Saved entries:
----

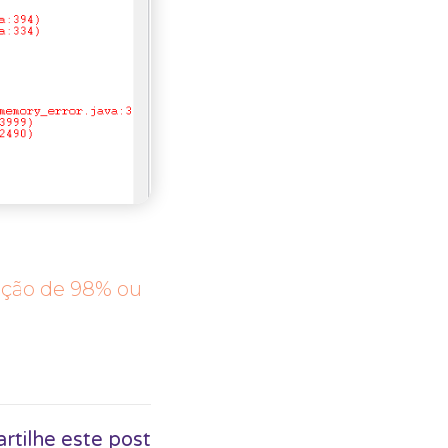
ação de 98% ou
tilhe este post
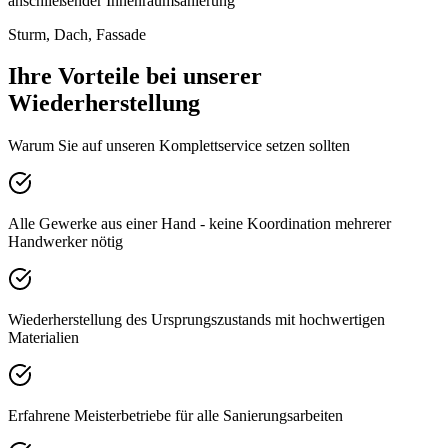
anschließender Innenraumsanierung
Sturm, Dach, Fassade
Ihre Vorteile bei unserer
Wiederherstellung
Warum Sie auf unseren Komplettservice setzen sollten
Alle Gewerke aus einer Hand - keine Koordination mehrerer
Handwerker nötig
Wiederherstellung des Ursprungszustands mit hochwertigen
Materialien
Erfahrene Meisterbetriebe für alle Sanierungsarbeiten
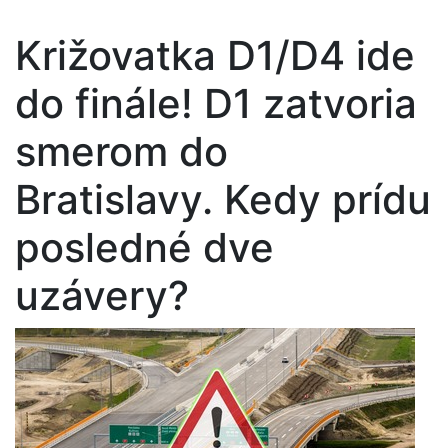
Križovatka D1/D4 ide
do finále! D1 zatvoria
smerom do
Bratislavy. Kedy prídu
posledné dve
uzávery?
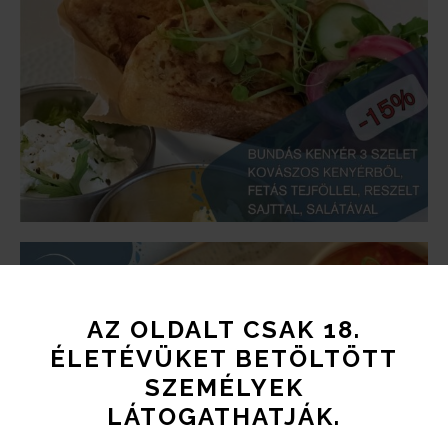
AZ OLDALT CSAK 18.
ÉLETÉVÜKET BETÖLTÖTT
SZEMÉLYEK
LÁTOGATHATJÁK.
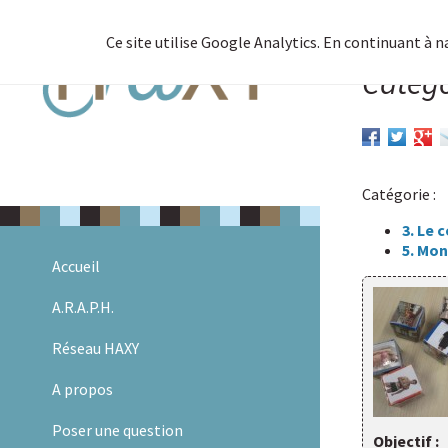
Ce site utilise Google Analytics. En continuant à 
Catégo
Catégorie :
3. Le 
5. Mon
Allez
Accueil
au
contenu
A.R.A.P.H.
Réseau HAXY
A propos
Poser une question
Objectif :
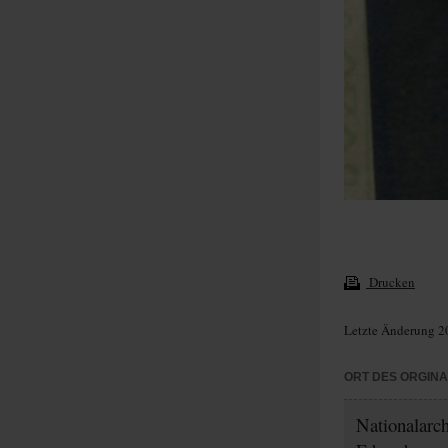
Drucken
Letzte Änderung 2
ORT DES ORGIN
Nationalarc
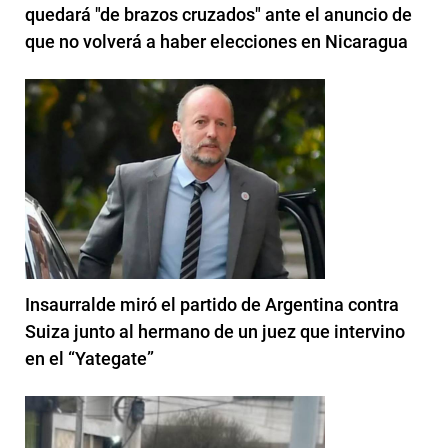
quedará "de brazos cruzados" ante el anuncio de
que no volverá a haber elecciones en Nicaragua
Insaurralde miró el partido de Argentina contra
Suiza junto al hermano de un juez que intervino
en el “Yategate”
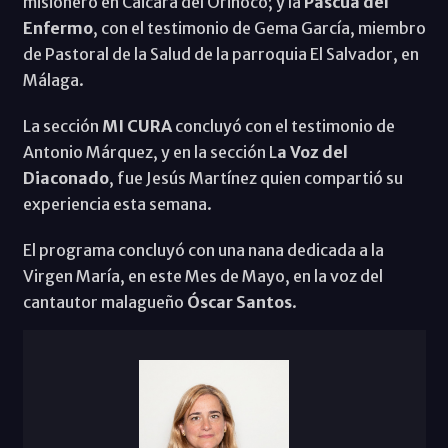
misionero en Caicara del Orinoco; y la
Pascua del
Enfermo
, con el testimonio de Gema García, miembro
de Pastoral de la Salud de la parroquia El Salvador, en
Málaga.
La sección
MI CURA
concluyó con el testimonio de
Antonio Márquez, y en la sección L
a Voz del
Diaconado
, fue Jesús Martínez quien compartió su
experiencia esta semana.
El programa concluyó con una nana dedicada a la
Virgen María, en este Mes de Mayo, en la voz del
cantautor malagueño
Óscar Santos
.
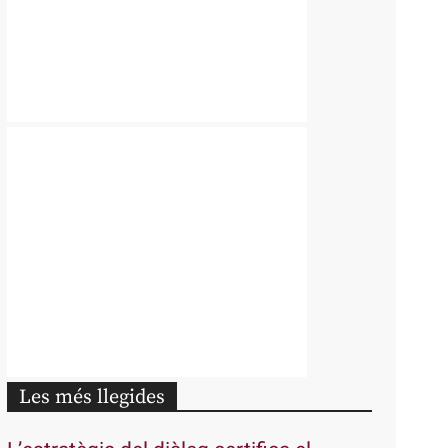
Les més llegides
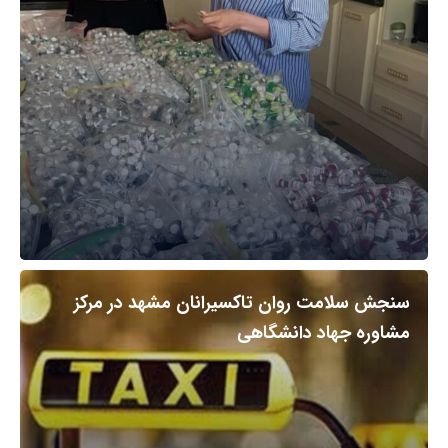
سنجش سلامت روان تاکسیرانان مشهد در مرکز
مشاوره جهاد دانشگاهی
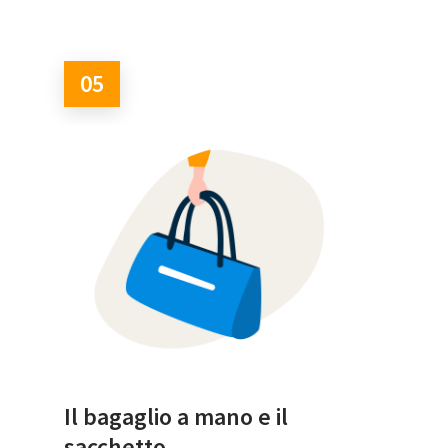
05
Il bagaglio a mano e il
sacchetto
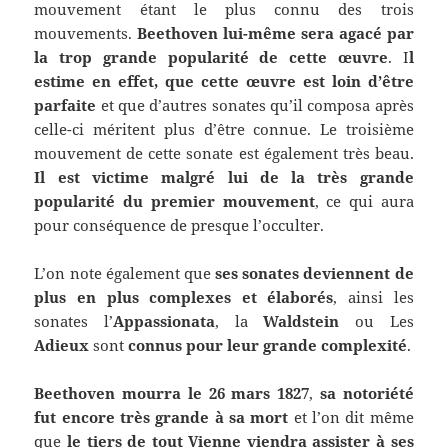
mouvement étant le plus connu des trois
mouvements.
Beethoven lui-même sera agacé par
la trop grande popularité de cette œuvre
. I
l
estime en effet, que cette œuvre est loin d’être
parfaite
et que d’autres sonates qu’il composa après
celle-ci méritent plus d’être connue. Le troisième
mouvement de cette sonate est également très beau.
Il est victime malgré lui de la très grande
popularité du premier mouvement
, ce qui aura
pour conséquence de presque l’occulter.
L’on note également que
ses sonates deviennent de
plus en plus complexes et élaborés
, ainsi les
sonates l’
Appassionata
, la
Waldstein
ou Les
Adieux
sont
connus pour leur grande complexité
.
Beethoven mourra le 26 mars 1827
,
sa notoriété
fut encore très grande à sa mort
et l’on dit même
que
le tiers de tout Vienne viendra assister à ses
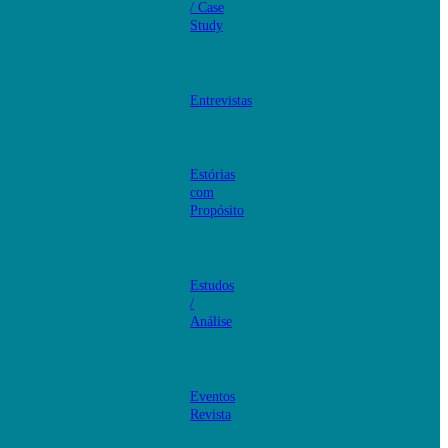
/ Case
Study
Entrevistas
Estórias
com
Propósito
Estudos
/
Análise
Eventos
Revista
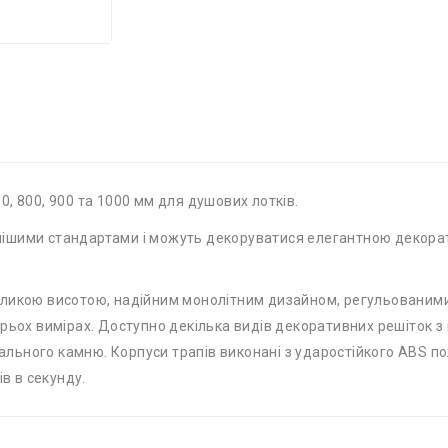
0, 800, 900 та 1000 мм для душових лотків.
шими стандартами і можуть декоруватися елегантною декорат
икою висотою, надійним монолітним дизайном, регульованими
ьох вимірах. Доступно декілька видів декоративних решіток з не
рального камню. Корпуси трапів виконані з ударостійкого ABS пол
ів в секунду.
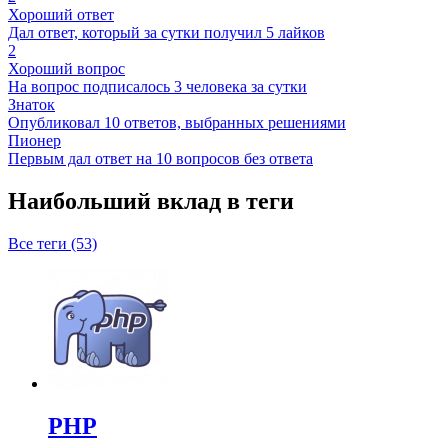
Хороший ответ
Дал ответ, который за сутки получил 5 лайков
2
Хороший вопрос
На вопрос подписалось 3 человека за сутки
Знаток
Опубликовал 10 ответов, выбранных решениями
Пионер
Первым дал ответ на 10 вопросов без ответа
Наибольший вклад в теги
Все теги (53)
PHP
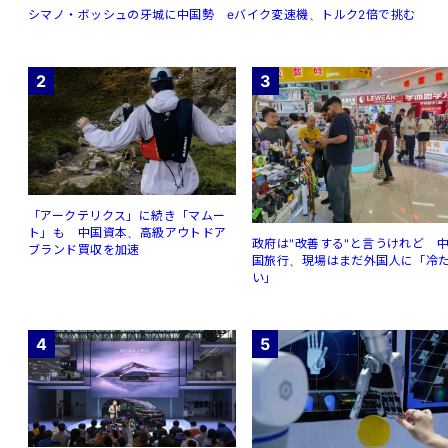
シマノ・ボッシュの牙城に中国勢 eバイク変速機、トルク2倍で挑む
2
3
「アークテリクス」に続き「マムー
ト」も 中国資本、高級アウトドア
政府は"改善する"と言うけれど 
ブランド買収を加速
国旅行、現場はまだ外国人に「冷
い」
4
5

----

▸ **TASK ITEM**
Please reproduce the listing above, swapping each "Wiederherstellung" for "Restaurierung" and keeping everything else the same. Leave the pictures out and give only the text.

▸ **EXERCISE OUTPUT**
ação de 98% ou
tilhe este post
anschließender Innenraumsanierung
Sturm, Dach, Fassade
Ihre Vorteile bei unserer
Restaurierung
Warum Sie auf unseren Komplettservice setzen sollten
Alle Gewerke aus einer Hand - keine Koordination mehrerer
Handwerker nötig
Restaurierung des Ursprungszustands mit hochwertigen
Materialien
Erfahrene Meisterbetriebe für alle Sanierungsarbeiten
Križovatka D1/D4 ide
do finále! D1 zatvoria
smerom do
Bratislavy. Kedy prídu
posledné dve
uzávery?
AZ OLDALT CSAK 18.
ÉLETÉVÜKET BETÖLTÖTT
SZEMÉLYEK
LÁTOGATHATJÁK.
Ce site utilise Google Analytics. En continuant à 
Catégo
Catégorie :
3. Le 
5. Mon
Allez
Accueil
au
contenu
A.R.A.P.H.
Réseau HAXY
A propos
Poser une question
Objectif :
Drucken
Letzte Änderung 2
ORT DES ORGIN
Nationalarc
quedará "de brazos cruzados" ante el anuncio de
que no volverá a haber elecciones en Nicaragua
Insaurralde miró el partido de Argentina contra
Suiza junto al hermano de un juez que intervino
en el “Yategate”
misionero en Caicara del Orinoco; y la
Pascua del
Enfermo
, con el testimonio de Gema García, miembro
de Pastoral de la Salud de la parroquia El Salvador, en
Málaga.
La sección
MI CURA
concluyó con el testimonio de
Antonio Márquez, y en la sección L
a Voz del
Diaconado
, fue Jesús Martínez quien compartió su
experiencia esta semana.
El programa concluyó con una nana dedicada a la
Virgen María, en este Mes de Mayo, en la voz del
cantautor malagueño
Óscar Santos
.
Les més llegides
سنجش سلامت روان تاکسیرانان مشهد در مرکز
مشاوره جهاد دانشگاهی
05
Il bagaglio a mano e il
sacchetto
mouvement étant le plus connu des trois
mouvements.
Beethoven lui-même sera agacé par
la trop grande popularité de cette œuvre
. I
l
estime en effet, que cette œuvre est loin d’être
parfaite
et que d’autres sonates qu’il composa après
celle-ci méritent plus d’être connue. Le troisième
mouvement de cette sonate est également très beau.
Il est victime malgré lui de la très grande
popularité du premier mouvement
, ce qui aura
pour conséquence de presque l’occulter.
L’on note également que
ses sonates deviennent de
plus en plus complexes et élaborés
, ainsi les
sonates l’
Appassionata
, la
Waldstein
ou Les
Adieux
sont
connus pour leur grande complexité
.
Beethoven mourra le 26 mars 1827
,
sa notoriété
fut encore très grande à sa mort
et l’on dit même
que
le tiers de tout Vienne viendra assister à ses
/ Case
Study
Entrevistas
Estórias
com
Propósito
Estudos
/
Análise
Eventos
Revista
0, 800, 900 та 1000 мм для душових лотків.
шими стандартами і можуть декоруватися елегантною декорат
икою висотою, надійним монолітним дизайном, регульованими
ьох вимірах. Доступно декілька видів декоративних решіток з не
рального камню. Корпуси трапів виконані з ударостійкого ABS пол
ів в секунду.
Хороший ответ
Дал ответ, который за сутки получил 5 лайков
2
Хороший вопрос
На вопрос подписалось 3 человека за сутки
Знаток
Опубликовал 10 ответов, выбранных решениями
Пионер
Первым дал ответ на 10 вопросов без ответа
Наибольший вклад в теги
Все теги (53)
PHP
シマノ・ボッシュの牙城に中国勢 eバイク変速機、トルク2倍で挑む
2
3
「アークテリクス」に続き「マムー
ト」も 中国資本、高級アウトドア
政府は"改善する"と言うけれど 
ブランド買収を加速
国旅行、現場はまだ外国人に「冷
い」
4
5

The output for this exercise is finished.